If you (or your giftee) really cares about sound quality, skip Amazon’s Echo and consider a Sonos One or the Sonos Play:1.
The Sonos One is your pick if you still want to have a smart speaker, because it comes with Alexa built in. But if that’s not a concern, the Play:1 connects to your smartphone over wifi and will save you $50. The Sonos One costs $200, and the Play:1 costs $150.
If these options are still too pricey, or you’re looking for something that’s a little different than the typical Amazon and Sonos offerings, then JBL is likely your best bet. The company makes smart speakers in just about every configuration you could need, from bedside alarm clock smart speakers, to portable smart speakers, to boomboxes. These devices range from $70 to $200.
Here’s the dirty little secret about video streaming devices: They’re mostly all the same. Pick a company whose streaming service you like, and make sure the device in your budget works with it.
Amazon now sells a cube that you connect to your TV, and when you speak to it, the device plays your shows or movies. It connects to Netflix, Hulu, Amazon Prime Video (naturally), and a number of cable stations that have standalone TV apps. It also connects to to music services like Spotify and Pandora, so this might be the do-it-all device for you, if you don’t mind listening to music over your TV. It can even turn on your TV for you, if you ask it nicely.
The device is now on sale, and since its sale price is only $60, it’s kind of a no-brainer if you want a basic, but full-featured streaming device with voice commands. Amazon also sells a Fire TV Stick for $25, but its won’t be as fast as its more three-dimensional counterpart.
The Chromecast, made by Google, is a great option if you don’t mind using your phone or laptop for all your media.
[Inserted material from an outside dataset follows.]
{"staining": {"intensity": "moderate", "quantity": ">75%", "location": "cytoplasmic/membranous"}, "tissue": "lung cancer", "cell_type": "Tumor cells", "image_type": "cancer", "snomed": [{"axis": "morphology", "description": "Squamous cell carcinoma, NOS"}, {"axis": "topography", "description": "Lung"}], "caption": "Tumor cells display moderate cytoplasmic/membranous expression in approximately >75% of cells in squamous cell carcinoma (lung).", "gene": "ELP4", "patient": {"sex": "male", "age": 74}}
Unlike the Amazon Fire TV Cube, with the Chromecast the video is “played” on your device and streamed over your wifi to the TV. That means your remote is your phone, but it also means you can’t play music in the background while you watch TV. (But…why would you.)
Chromecasts are cheap, ringing in at $35, and connect seamlessly with most apps on iPhones or Android phones. It doesn’t play nice with Amazon Prime Video, however. If you have a Google Home speaker (Google’s answer to the Amazon Echo), though, you can ask it to fire up whatever you want to watch on your TV through the Chromecast, which is fun.
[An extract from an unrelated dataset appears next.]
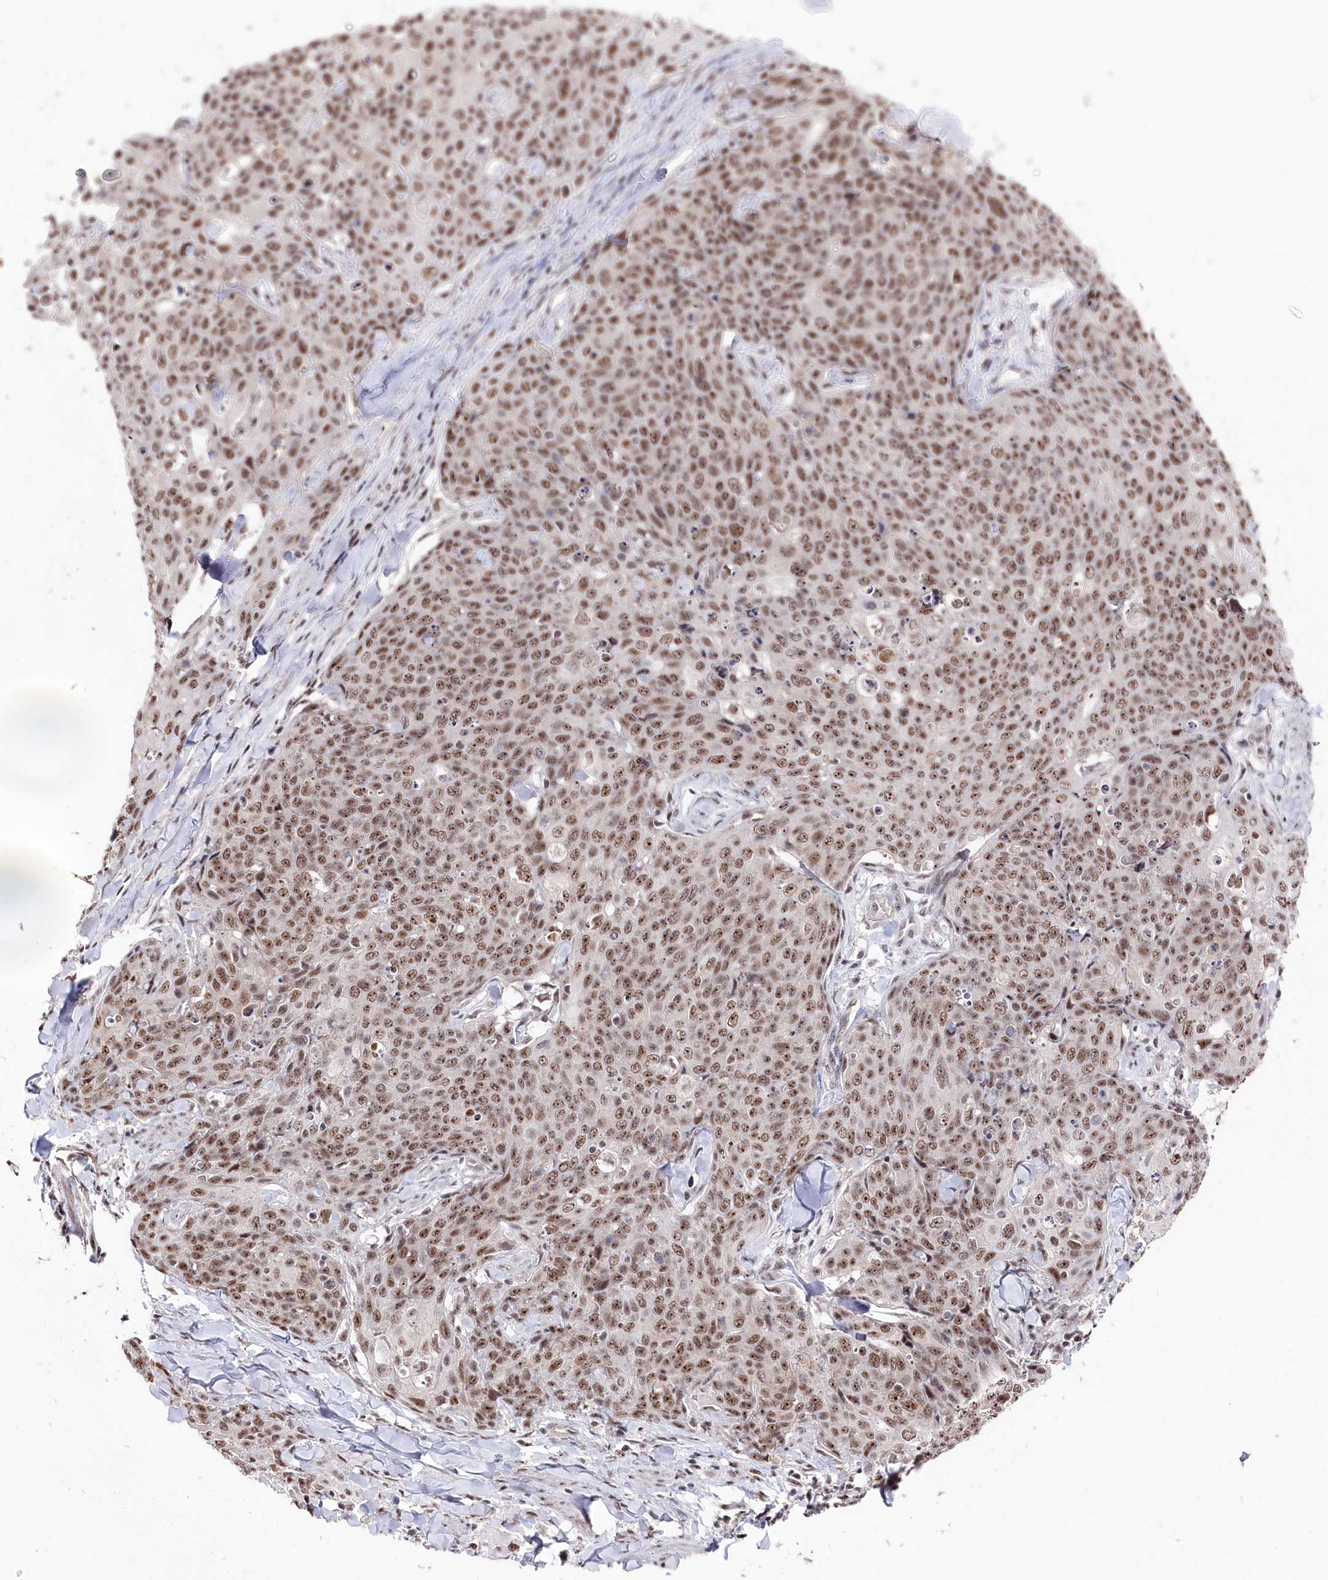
{"staining": {"intensity": "moderate", "quantity": ">75%", "location": "nuclear"}, "tissue": "skin cancer", "cell_type": "Tumor cells", "image_type": "cancer", "snomed": [{"axis": "morphology", "description": "Squamous cell carcinoma, NOS"}, {"axis": "topography", "description": "Skin"}, {"axis": "topography", "description": "Vulva"}], "caption": "Skin squamous cell carcinoma was stained to show a protein in brown. There is medium levels of moderate nuclear staining in about >75% of tumor cells.", "gene": "POLR2H", "patient": {"sex": "female", "age": 85}}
Right now anything an Apple TV can do, an Amazon Fire TV device or Chromecast can do cheaper. It costs $179.
If you don’t want to trust Amazon or Google with your TV watching data, Roku is an early-entrant into the streaming business that still makes some of the best streaming sticks and streaming boxes. You can stream Netflix, Hulu or Amazon Prime Video, among other services, and they all work pretty well. Roku also works with a number of TV manufacturers to build its software right into the TV, which could be a convenient 2-in-1 solution. The lowest-priced streaming stick is $29, and the product line ranges up to its high-end $100 streaming box.